How would you write a regular expression to convert mark down into HTML? For example, you would type in the following:
This would be *italicized* text and this would be **bold** text
This would then need to be converted to:
This would be <em>italicized</em> text and this would be <strong>bold</strong> text
Very similar to the mark down edit control used by stackoverflow.
Clarification
For what it is worth, I am using C#. Also, these are the only real tags/markdown that I want to allow. The amount of text being converted would be less than 300 characters or so.
The best way is to find a version of the Markdown library ported to whatever language you are using (you did not specify in your question).

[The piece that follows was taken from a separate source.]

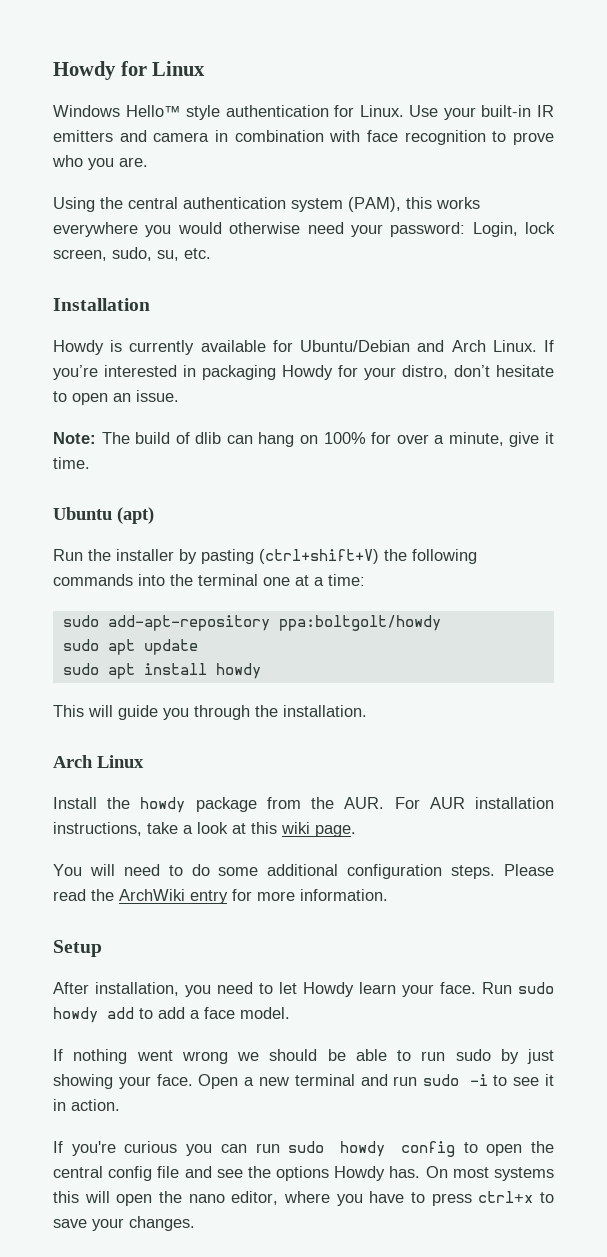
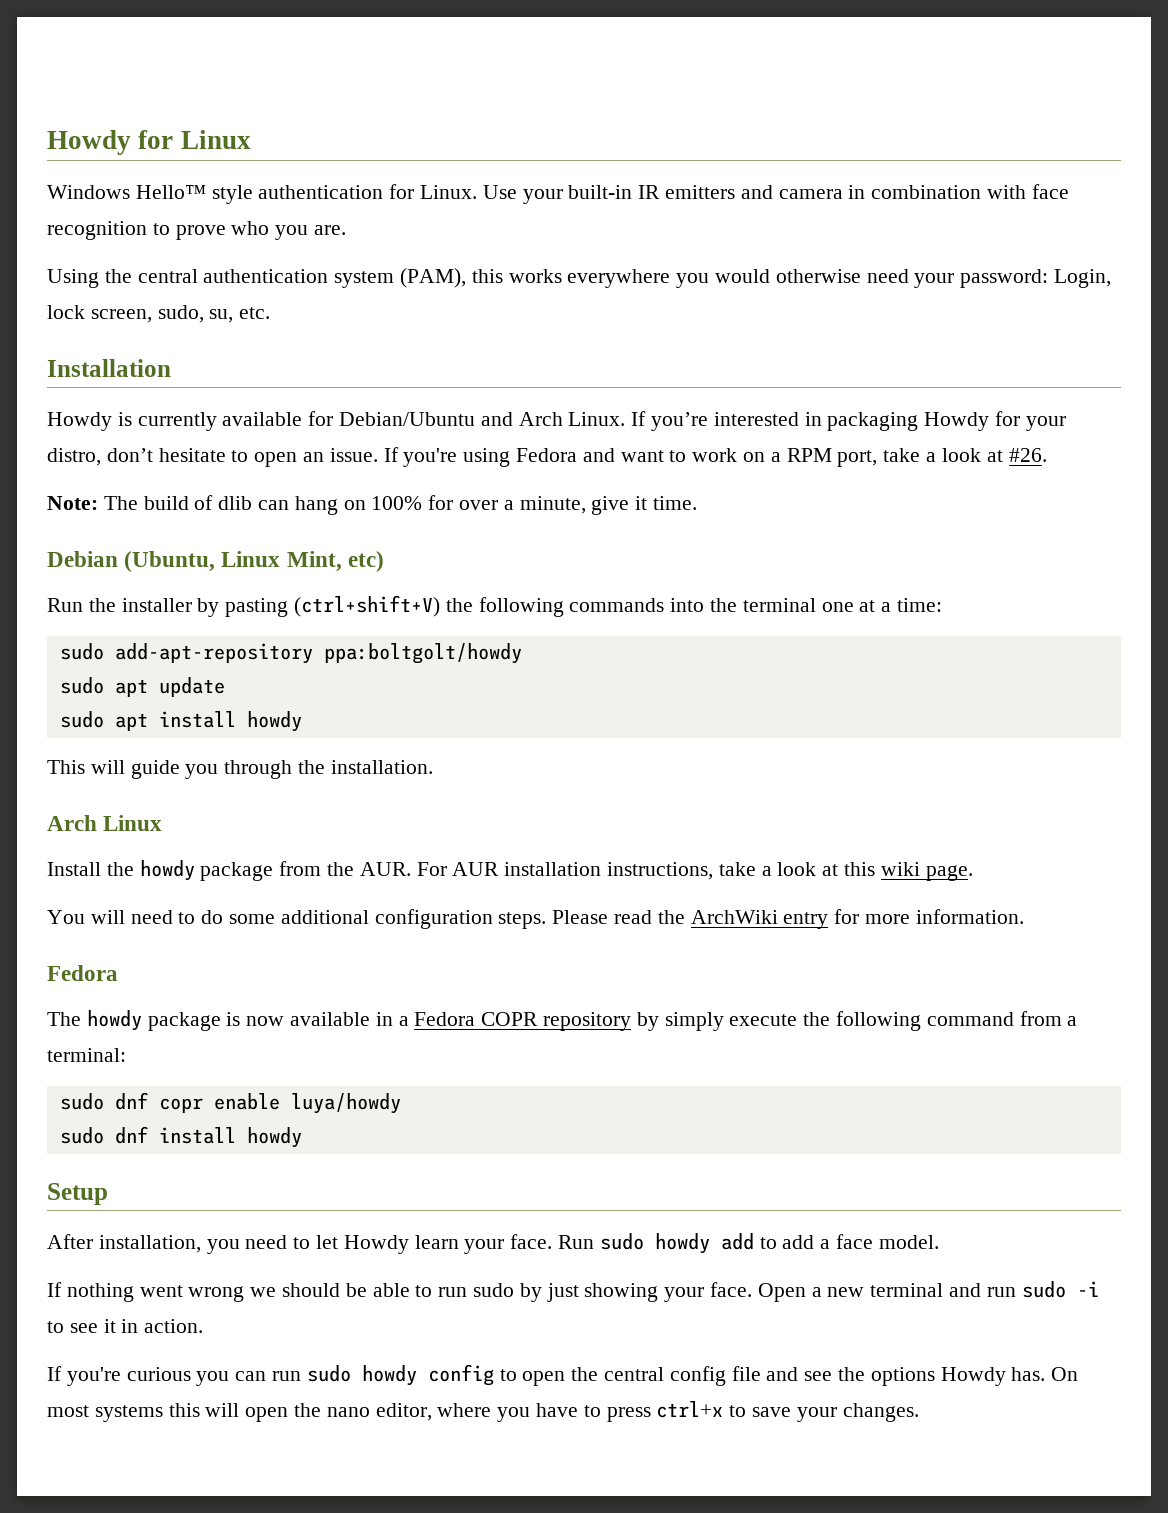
[300,340,411,352] Ubuntu/Debian -> [339,412,476,426] Debian/Ubuntu
(179, 396) none -> [383,447,1047,467] If you're using Fedora and want to work on a RPM port, take a look at #26.
[53,507,154,524] Ubuntu (apt) -> [47,551,384,572] Debian (Ubuntu, Linux Mint, etc)
(388, 895) none -> [47,965,118,981] [47,1010,1078,1031] [47,1048,126,1062] [59,1092,401,1114] [59,1126,302,1148] // Fedora // The howdy package is now available in a Fedora COPR repository by simply execute the following command from a terminal: // sudo dnf copr enable luya/howdy // sudo dnf install howdy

Now that you have clarified that you only want STRONG and EM to be processed, and that you are using C#, I recommend you take a look at Markdown.NET to see how those tags are implemented. As you can see, it is in fact two expressions. Here is the code:
private string DoItalicsAndBold (string text)
{
// <strong> must go first:
text = Regex.Replace (text, @"(\*\*|__) (?=\S) (.+?[*_]*) (?<=\S) \1",
new MatchEvaluator (BoldEvaluator),
RegexOptions.IgnorePatternWhitespace | RegexOptions.Singleline);
// Then <em>:
text = Regex.Replace (text, @"(\*|_) (?=\S) (.+?) (?<=\S) \1",
new MatchEvaluator (ItalicsEvaluator),
RegexOptions.IgnorePatternWhitespace | RegexOptions.Singleline);
return text;
}
private string ItalicsEvaluator (Match match)
{
return string.Format ("<em>{0}</em>", match.Groups[2].Value);
}
private string BoldEvaluator (Match match)
{
return string.Format ("<strong>{0}</strong>", match.Groups[2].Value);
}
A single regex won't do. Every text markup will have it's own html translator. Better look into how the existing converters are implemented to get an idea on how it works.
http://en.wikipedia.org/wiki/Markdown#See_also
I don't know about C# specifically, but in perl it would be:
s/
\*\*(.*?)\*\*/
\< bold>$1\</bold>/g
s/
\*(.*?)\*/
\< em>$1\</em>/g
I came across the following post that recommends to not do this. In my case though I am looking to keep it simple, but thought I would post this per jop's recommendation in case someone else wanted to do this.